### ACTION ITEM
Check every line of the entries that follow, and copy the ones containing "Rendered".

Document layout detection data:

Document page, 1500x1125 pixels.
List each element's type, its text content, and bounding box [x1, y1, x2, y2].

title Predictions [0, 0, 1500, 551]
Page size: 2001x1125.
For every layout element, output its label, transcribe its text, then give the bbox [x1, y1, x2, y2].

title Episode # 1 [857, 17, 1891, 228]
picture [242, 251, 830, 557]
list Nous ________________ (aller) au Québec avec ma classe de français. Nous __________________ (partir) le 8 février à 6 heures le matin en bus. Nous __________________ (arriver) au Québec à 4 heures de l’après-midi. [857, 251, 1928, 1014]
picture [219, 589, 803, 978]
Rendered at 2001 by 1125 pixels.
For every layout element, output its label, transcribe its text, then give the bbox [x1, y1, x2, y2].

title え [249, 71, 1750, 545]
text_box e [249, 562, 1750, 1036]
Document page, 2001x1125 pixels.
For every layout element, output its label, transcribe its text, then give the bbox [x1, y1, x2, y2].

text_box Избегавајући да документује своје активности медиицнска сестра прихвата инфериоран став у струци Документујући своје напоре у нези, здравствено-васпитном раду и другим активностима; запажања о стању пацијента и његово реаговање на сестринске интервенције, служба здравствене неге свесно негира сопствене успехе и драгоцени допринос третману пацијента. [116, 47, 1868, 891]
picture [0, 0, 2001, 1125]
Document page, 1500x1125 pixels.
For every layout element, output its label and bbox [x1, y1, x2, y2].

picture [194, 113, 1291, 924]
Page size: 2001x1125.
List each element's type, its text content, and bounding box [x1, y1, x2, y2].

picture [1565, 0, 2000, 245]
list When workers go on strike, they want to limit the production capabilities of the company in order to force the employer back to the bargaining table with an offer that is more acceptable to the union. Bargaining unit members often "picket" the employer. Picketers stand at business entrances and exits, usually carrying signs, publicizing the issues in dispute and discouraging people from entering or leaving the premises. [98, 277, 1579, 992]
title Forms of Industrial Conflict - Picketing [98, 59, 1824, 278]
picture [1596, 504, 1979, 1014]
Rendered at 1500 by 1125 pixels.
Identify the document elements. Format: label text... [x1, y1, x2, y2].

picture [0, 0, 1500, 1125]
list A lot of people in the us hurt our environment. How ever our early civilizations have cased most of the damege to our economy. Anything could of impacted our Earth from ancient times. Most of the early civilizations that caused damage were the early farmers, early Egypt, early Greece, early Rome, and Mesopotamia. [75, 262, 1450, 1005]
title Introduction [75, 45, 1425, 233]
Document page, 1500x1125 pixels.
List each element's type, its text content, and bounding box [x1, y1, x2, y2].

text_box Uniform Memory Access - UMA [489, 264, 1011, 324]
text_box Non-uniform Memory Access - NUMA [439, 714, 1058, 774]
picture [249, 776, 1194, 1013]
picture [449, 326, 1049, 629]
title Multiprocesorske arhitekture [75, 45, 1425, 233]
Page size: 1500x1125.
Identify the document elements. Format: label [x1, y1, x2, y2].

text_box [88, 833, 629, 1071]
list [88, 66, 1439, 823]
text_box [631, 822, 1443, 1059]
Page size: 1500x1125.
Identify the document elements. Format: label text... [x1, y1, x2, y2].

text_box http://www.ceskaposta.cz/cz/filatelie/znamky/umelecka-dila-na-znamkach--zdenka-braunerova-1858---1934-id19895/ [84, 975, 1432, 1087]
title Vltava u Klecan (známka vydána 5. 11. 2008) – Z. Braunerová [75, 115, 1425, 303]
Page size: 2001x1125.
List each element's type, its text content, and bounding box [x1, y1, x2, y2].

### ANSWER TO THE PROBLEM
Rendered at 2001 by 1125 pixels.
Rendered at 1500 by 1125 pixels.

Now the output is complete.